Tale limitazione di carattere sostanziale risulta non solo dalla espressa disposizione della legge, molto chiara e significativa (<<contestazione del fondamento dell’acquisto>>), ma anche della ratio e dal collocamento della norma, dopo quella (art. 2652, n. 6) riguardante, con condizioni ed effetti simili, il fondamento degli acquisti inter vivos, cioè la nullità o l’annullamento di atti soggetti a trascrizione.
Parimenti il n. 7 dello stesso articolo con norma parallela riguarda i casi in cui si chieda o comunque, anche in via preliminare rispetto ad altra domanda (come quella di restituzione di determinati beni), si deduca al di fuori ed oltre la petitio hereditatis la nullità o l’annullamento di una clausola testamentaria da cui dipende l’acquisto determinato mortis causa.
Ne consegue che la disposizione in esame non può trovare applicazione allorché non si contesti affatto il fondamento dell’acquisto a causa di morte ed in particolare, come nel caso di specie, non si contesti affatto la qualità di legatario in un determinato soggetto, ma si tratti esclusivamente della rivendica di un bene determinato posseduto da altri, sotto il profilo addirittura che quel bene rientrava nel legato, non contestandosi, ma anzi richiamandosi la validità dell’acquisto a causa di morte.

Si è già detto che in tal caso si è in presenza di una normale rivendica fondata su un titolo ed a nulla rileva che quel titolo, non contestato, anzi presupposto valido, sia dato da una disposizione a titolo di legato.
Stabilire se un bene rientra in un legato non significa certo contestare il fondamento dell’acquisto a causa di morte, contestazione indispensabile per l’applicazione della norma al terzo di buona fede di cui all’art. 2652, n. 7, cod.civ.
Pertanto, al caso di specie non può che applicarsi la disposizione generale sulla trascrizione delle domande di rivendica di beni immobili e ciò hanno rilevato gli stessi ricorrenti i quali (e precisamente gli […] nel primo motivo del loro ricorso e […] nella seconda parte del suo primo motivo) parlano anche di violazione del principio generale sul <<conflitto delle trascrizioni>>; con il che evidentemente vogliono riferirsi all’art. 2653, n. 1, cod.civ.
Ma al riguardo è facile dimostrare l’infondatezza di tale richiamo, rifacendosi alla interpretazione costante, e in dottrina e in giurisprudenza, di quella disposizione, la quale si deve mettere in correlazione con il principio della successione di soggetti nel processo di cui all’art. 111 cod. proc. civ.; vale a dire che l’effetto particolare della trascrizione della domanda è strettamente in correlazione con il principio dell’attore, onde, con il dare pubblicità alla pretesa del rivendicante, si mira non a risolvere un conflitto sostanziale tra più acquirenti, ma ad impedire che il rivendicante possa essere pregiudicato nel suo diritto se riconosciuto, ove, dopo la domanda giudiziale, l’immobile sia ad altri rivenduto.
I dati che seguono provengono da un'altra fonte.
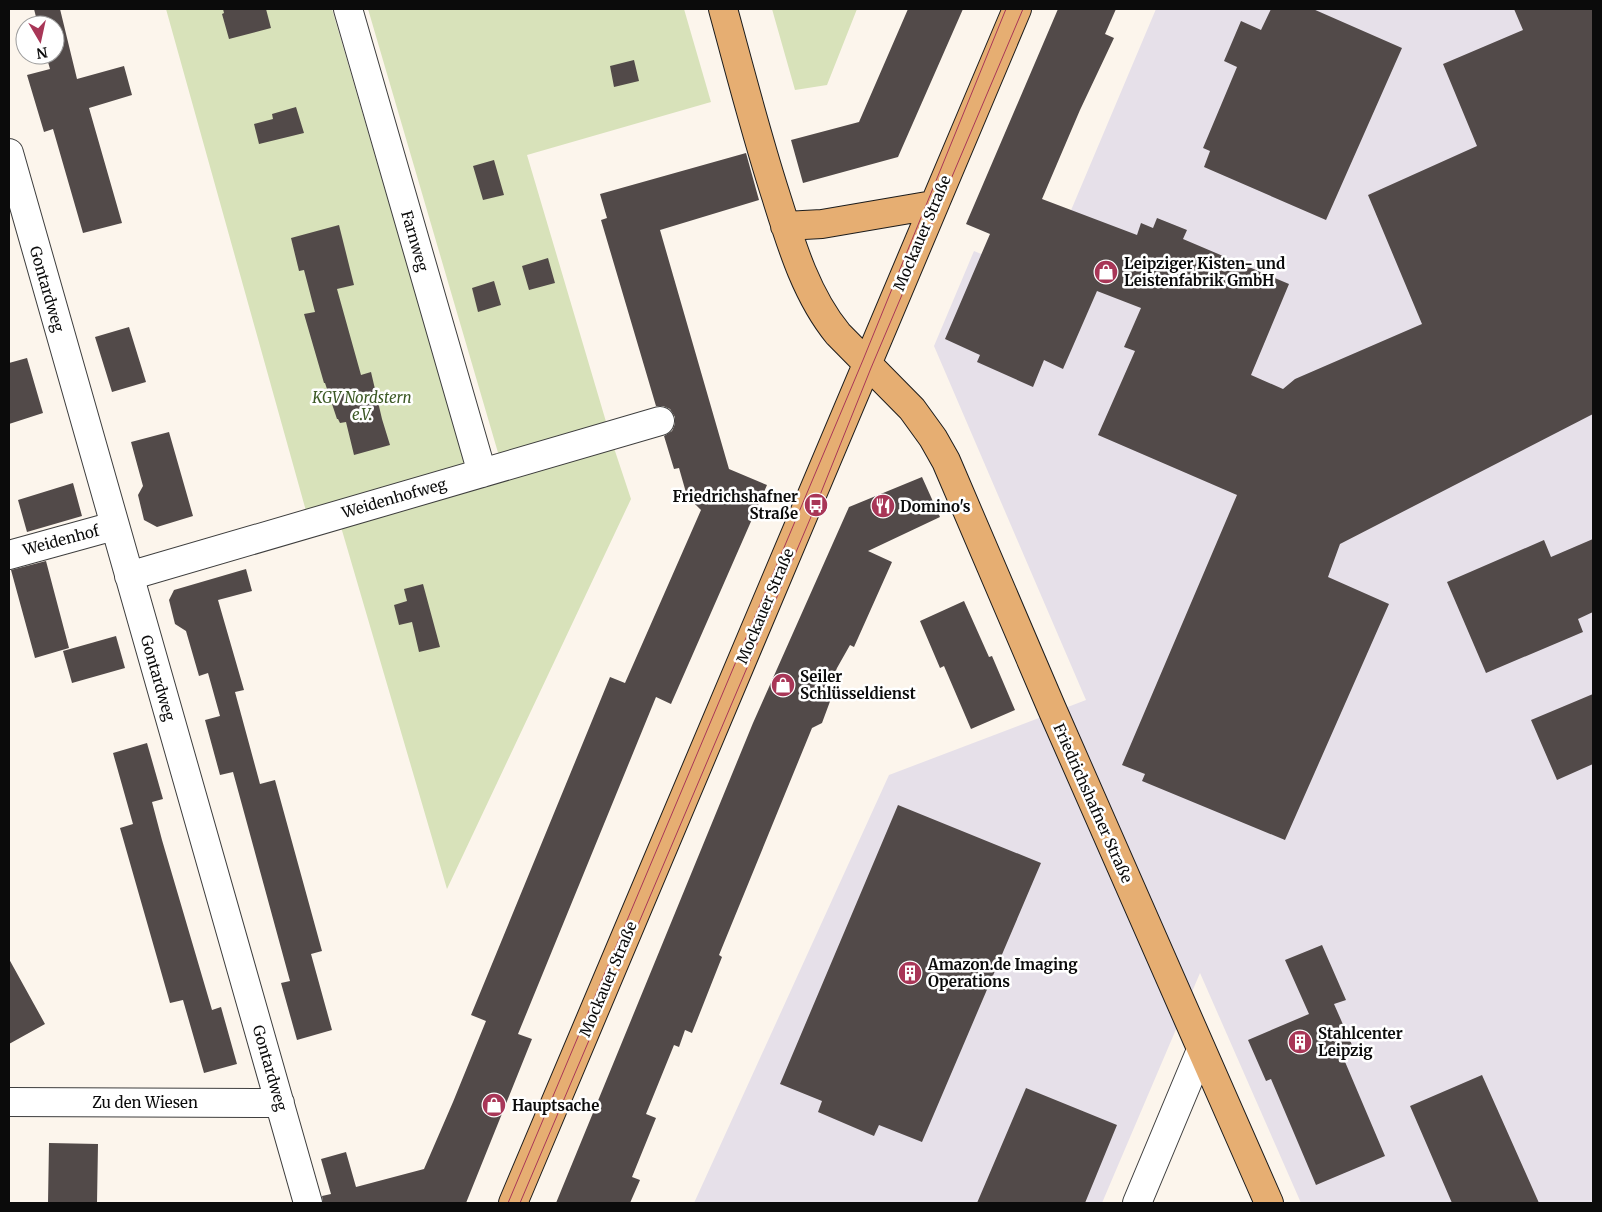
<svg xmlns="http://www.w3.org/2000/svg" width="1602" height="1212" font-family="Merriweather,serif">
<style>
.industrial{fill:#e6e0e9}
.green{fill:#d8e2ba}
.building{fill:#524a49}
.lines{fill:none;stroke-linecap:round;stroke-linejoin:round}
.minor-casing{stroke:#3e3e3e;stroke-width:30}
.major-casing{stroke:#1c1c1c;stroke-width:30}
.minor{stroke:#fff;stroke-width:28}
.major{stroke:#e6ae72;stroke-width:28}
.tram{stroke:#a83657;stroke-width:1}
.labels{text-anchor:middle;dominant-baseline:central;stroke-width:5;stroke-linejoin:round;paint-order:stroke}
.street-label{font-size:15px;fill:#0b0b0b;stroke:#fff}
.poi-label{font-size:15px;font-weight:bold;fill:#0b0b0b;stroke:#fff;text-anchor:start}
.park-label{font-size:15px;font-style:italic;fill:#3c5925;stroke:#fff}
</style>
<rect width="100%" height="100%" fill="#fcf5ec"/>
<path class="industrial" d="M 1156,9 L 1593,9 L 1593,1203 L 1301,1203 L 1200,973 L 1102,1203 L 694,1203 L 889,775 L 1086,700 L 934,346 L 974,251 L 1042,279 Z"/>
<path class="green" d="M 166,9 L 332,9 L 466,466 L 306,511 Z
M 368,9 L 684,9 L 711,102 L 527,155 L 607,425 L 499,456 Z
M 772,9 L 857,9 L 827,85 L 795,90 Z
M 614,448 L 631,499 L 447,889 L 341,527 Z"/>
<path class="building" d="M 34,9 L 60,9 L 77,79 L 124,66 L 132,95 L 89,108 L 122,223 L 83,233 L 53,129 L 44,132 L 27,75 L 50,69 L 46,55 L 55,55 L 55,25 L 38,25 Z
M 223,9 L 266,9 L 271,28 L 229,39 L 222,14 L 224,13 Z
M 908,9 L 963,9 L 898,157 L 803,183 L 791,140 L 859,122 Z
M 1058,9 L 1116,9 L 1105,34 L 1114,38 L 1080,110 L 1042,199 L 1137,235 L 1141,223 L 1153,228 L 1157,218 L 1187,230 L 1183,239 L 1289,284 L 1251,375 L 1283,389 L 1295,379 L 1422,324 L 1368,195 L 1477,146 L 1443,64 L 1523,30 L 1514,9 L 1593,9 L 1593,414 L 1340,544 L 1328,577 L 1389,604 L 1285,840 L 1142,781 L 1145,774 L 1122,765 L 1237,495 L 1098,435 L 1135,351 L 1124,347 L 1141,308 L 1097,291 L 1063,369 L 1044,360 L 1033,387 L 977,362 L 980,355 L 945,339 L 990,234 L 966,224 Z
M 1271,9 L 1313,9 L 1402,48 L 1326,220 L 1204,167 L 1210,151 L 1203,148 L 1237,67 L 1224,61 L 1241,21 L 1261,30 Z
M 634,60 L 639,81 L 614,87 L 610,66 Z
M 296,107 L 304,133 L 259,144 L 254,124 L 273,119 L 272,114 Z
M 746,153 L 759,200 L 660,230 L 729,469 L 767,485 L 671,704 L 656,697 L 518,1034 L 532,1039 L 466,1203 L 323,1203 L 322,1196 L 331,1194 L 321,1159 L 346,1152 L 356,1187 L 424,1169 L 453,1102 L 486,1021 L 471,1015 L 610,677 L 625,683 L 701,510 L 687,496 L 679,468 L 674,469 L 664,436 L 672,431 L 675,424 L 675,417 L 670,409 L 663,406 L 656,406 L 601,220 L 607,218 L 600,194 Z
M 494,160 L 504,195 L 483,200 L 473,166 Z
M 339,225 L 354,285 L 337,289 L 361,375 L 371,372 L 382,419 L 390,445 L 354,455 L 346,422 L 340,423 L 338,419 L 337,419 L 325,383 L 324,383 L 304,314 L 315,312 L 304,270 L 299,271 L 291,238 Z
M 548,258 L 555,283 L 529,290 L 522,266 Z
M 494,281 L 501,305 L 478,312 L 472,288 Z
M 129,327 L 146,382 L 112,392 L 95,337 Z
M 27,358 L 43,413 L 9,424 L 9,363 Z
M 169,432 L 193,516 L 157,527 L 144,520 L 138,495 L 143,486 L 131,442 Z
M 922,477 L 940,517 L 868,551 L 892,562 L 854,647 L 850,645 L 837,668 L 830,685 L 832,696 L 822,723 L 812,728 L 719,955 L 722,957 L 692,1033 L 685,1030 L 679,1047 L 674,1045 L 646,1114 L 656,1118 L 632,1177 L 640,1180 L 630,1203 L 556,1203 L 753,723 L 849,507 Z
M 73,483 L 82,516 L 27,532 L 18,500 Z
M 1593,539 L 1593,612 L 1578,619 L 1583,632 L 1486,673 L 1447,582 L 1544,540 L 1551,557 Z
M 46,561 L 69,648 L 35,658 L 11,570 Z
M 246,569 L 252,591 L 218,600 L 244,690 L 235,692 L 260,784 L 275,780 L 322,951 L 311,954 L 332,1030 L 297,1040 L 281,983 L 290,981 L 233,772 L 220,775 L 205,720 L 220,716 L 208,673 L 199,676 L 186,631 L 175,624 L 169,600 L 174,590 Z
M 423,584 L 440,647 L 419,652 L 412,622 L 399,625 L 394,605 L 407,601 L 404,589 Z
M 964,601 L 989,657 L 992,656 L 1015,710 L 971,729 L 944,666 L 940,668 L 920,621 Z
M 116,636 L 125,668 L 72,683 L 63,651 Z
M 1593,694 L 1593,764 L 1557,780 L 1531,720 Z
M 147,743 L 163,799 L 152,802 L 162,840 L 212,1010 L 221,1007 L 237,1064 L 204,1073 L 183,1000 L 170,1003 L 120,828 L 133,824 L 113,753 Z
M 898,805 L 1041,863 L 922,1142 L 879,1125 L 874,1136 L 818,1112 L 822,1101 L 780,1084 Z
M 1322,945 L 1346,1000 L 1334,1004 L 1352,1045 L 1340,1050 L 1385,1156 L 1316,1185 L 1271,1079 L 1266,1081 L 1248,1040 L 1309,1014 L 1285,960 Z
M 9,959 L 45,1024 L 9,1044 Z
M 1482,1075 L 1539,1203 L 1452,1203 L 1410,1106 Z
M 1026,1088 L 1117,1125 L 1085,1203 L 977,1203 Z
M 49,1143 L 98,1144 L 97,1203 L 48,1203 Z"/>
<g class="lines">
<g class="minor-casing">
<path id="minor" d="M 348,9 L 482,473
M 9,153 L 308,1203
M 9,555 L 114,526
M 129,576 L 660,421
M 9,1102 L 280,1103
M 1137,1203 L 1201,1050"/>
</g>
<g class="major-casing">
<path id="major" d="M 723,9 C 740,71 756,134 776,196 C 791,244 806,295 838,334 L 912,409 L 933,438 L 946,461 L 1052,709 L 1269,1203
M 785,226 L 822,224 L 933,205
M 513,1203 L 1017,9"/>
</g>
<use href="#minor" class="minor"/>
<use href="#major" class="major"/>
<path class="tram" d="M 508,1203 L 863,360 L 1006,9
M 520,1203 L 816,505 L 871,368 L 1023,9"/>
</g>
<defs>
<g id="shop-disc" transform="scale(1.25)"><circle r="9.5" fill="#a83657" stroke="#fff"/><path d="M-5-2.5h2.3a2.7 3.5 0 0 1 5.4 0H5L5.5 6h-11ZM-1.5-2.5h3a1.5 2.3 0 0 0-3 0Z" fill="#fff"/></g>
<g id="bus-disc" transform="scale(1.25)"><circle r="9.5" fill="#a83657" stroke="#fff"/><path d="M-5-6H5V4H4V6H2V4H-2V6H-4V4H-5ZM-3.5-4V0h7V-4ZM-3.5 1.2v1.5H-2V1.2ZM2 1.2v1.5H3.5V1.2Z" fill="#fff"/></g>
<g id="restaurant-disc" transform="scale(1.25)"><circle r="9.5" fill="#a83657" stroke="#fff"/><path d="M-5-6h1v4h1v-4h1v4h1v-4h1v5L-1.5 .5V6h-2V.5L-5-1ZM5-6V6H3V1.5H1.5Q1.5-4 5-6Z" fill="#fff"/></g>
<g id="building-disc" transform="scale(1.25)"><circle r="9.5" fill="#a83657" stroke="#fff"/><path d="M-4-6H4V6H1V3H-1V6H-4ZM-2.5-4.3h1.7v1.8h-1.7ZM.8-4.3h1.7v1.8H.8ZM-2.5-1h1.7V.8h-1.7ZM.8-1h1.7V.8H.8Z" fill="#fff"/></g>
</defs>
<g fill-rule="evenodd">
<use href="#shop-disc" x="1106" y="272"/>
<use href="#bus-disc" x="816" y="505"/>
<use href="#restaurant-disc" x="883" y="506"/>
<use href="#shop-disc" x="783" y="685"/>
<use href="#building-disc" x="910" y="973"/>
<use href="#building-disc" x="1300" y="1042"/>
<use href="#shop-disc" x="494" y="1105"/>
</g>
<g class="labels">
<g class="street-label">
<text transform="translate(922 233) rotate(-67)">Mockauer Straße</text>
<text transform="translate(415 241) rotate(74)">Farnweg</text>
<text transform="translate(47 289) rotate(74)">Gontardweg</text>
<text transform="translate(394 498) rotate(-16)">Weidenhofweg</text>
<text transform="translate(61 540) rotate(-15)">Weidenhof</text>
<text transform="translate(765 606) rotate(-67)">Mockauer Straße</text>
<text transform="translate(158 678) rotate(74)">Gontardweg</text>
<text transform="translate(1093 803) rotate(66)">Friedrichshafner Straße</text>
<text transform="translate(608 979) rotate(-67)">Mockauer Straße</text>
<text transform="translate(270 1068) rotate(74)">Gontardweg</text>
<text x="145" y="1102">Zu den Wiesen</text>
</g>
<g class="poi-label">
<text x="1124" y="263">Leipziger Kisten- und<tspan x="1124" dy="17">Leistenfabrik GmbH</tspan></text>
<text x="798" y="496" text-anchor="end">Friedrichshafner<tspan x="798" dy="17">Straße</tspan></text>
<text x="900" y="506">Domino's</text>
<text x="800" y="676">Seiler<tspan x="800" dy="17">Schlüsseldienst</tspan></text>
<text x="928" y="964">Amazon.de Imaging<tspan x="928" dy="17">Operations</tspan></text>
<text x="1318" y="1033">Stahlcenter<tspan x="1318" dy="17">Leipzig</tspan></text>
<text x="512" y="1105">Hauptsache</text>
</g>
<g class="park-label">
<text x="362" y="397">KGV Nordstern<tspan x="362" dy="17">e.V.</tspan></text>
</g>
</g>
<rect width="1602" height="1212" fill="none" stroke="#0b0b0b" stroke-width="20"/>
<g transform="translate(40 40) rotate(171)"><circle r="24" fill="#ffffff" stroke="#9d9d9d"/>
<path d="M0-4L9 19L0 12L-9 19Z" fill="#a83657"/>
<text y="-8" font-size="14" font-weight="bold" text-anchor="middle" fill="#0b0b0b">N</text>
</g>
</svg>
Perciò le trascrizioni previste in genere dagli art. 2652 e 2653 non si inquadrano nel principio della efficacia riguardo al conflitto tra più acquirenti, ma hanno gli effetti caso per caso stabiliti dalla legge: per la trascrizione della domanda di rivendica, l’effetto è quello suddetto, in collegamento con la disposizione dell’art. 111 cod. proc. civ.
Di qui, il principio che la trascrizione della domanda è necessaria nei riguardi dei terzi, laddove, nei riguardi del convenuto in rivendicazione, l’effetto della domanda si opera in dipendenza della semplice proposizione della stessa (v. tra le altre, sent. n. 145 del 1952, Foro It., Rep. 1952, voce Trascrizione, nn. 14, 15). E certamente gli […], riguardo ai beni dagli stessi acquistati anteriormente alla domanda, sono stati, direttamente ed ab origine, convenuti in rivendicazione dalla […].
In conclusione, sia pure per le suddette più precise ragioni, la decisione dei giudici di merito, secondo cui, come accennato, niuna influenza deve avere nella specie il fatto che l’acquisto degli […] fu trascritto anteriormente alla trascrizione della domanda dell’[…], è giuridicamente esatta e, conseguentemente, i primi due motivi del ricorso […] e la seconda parte del primo motivo del ricorso […] devono essere disattesi.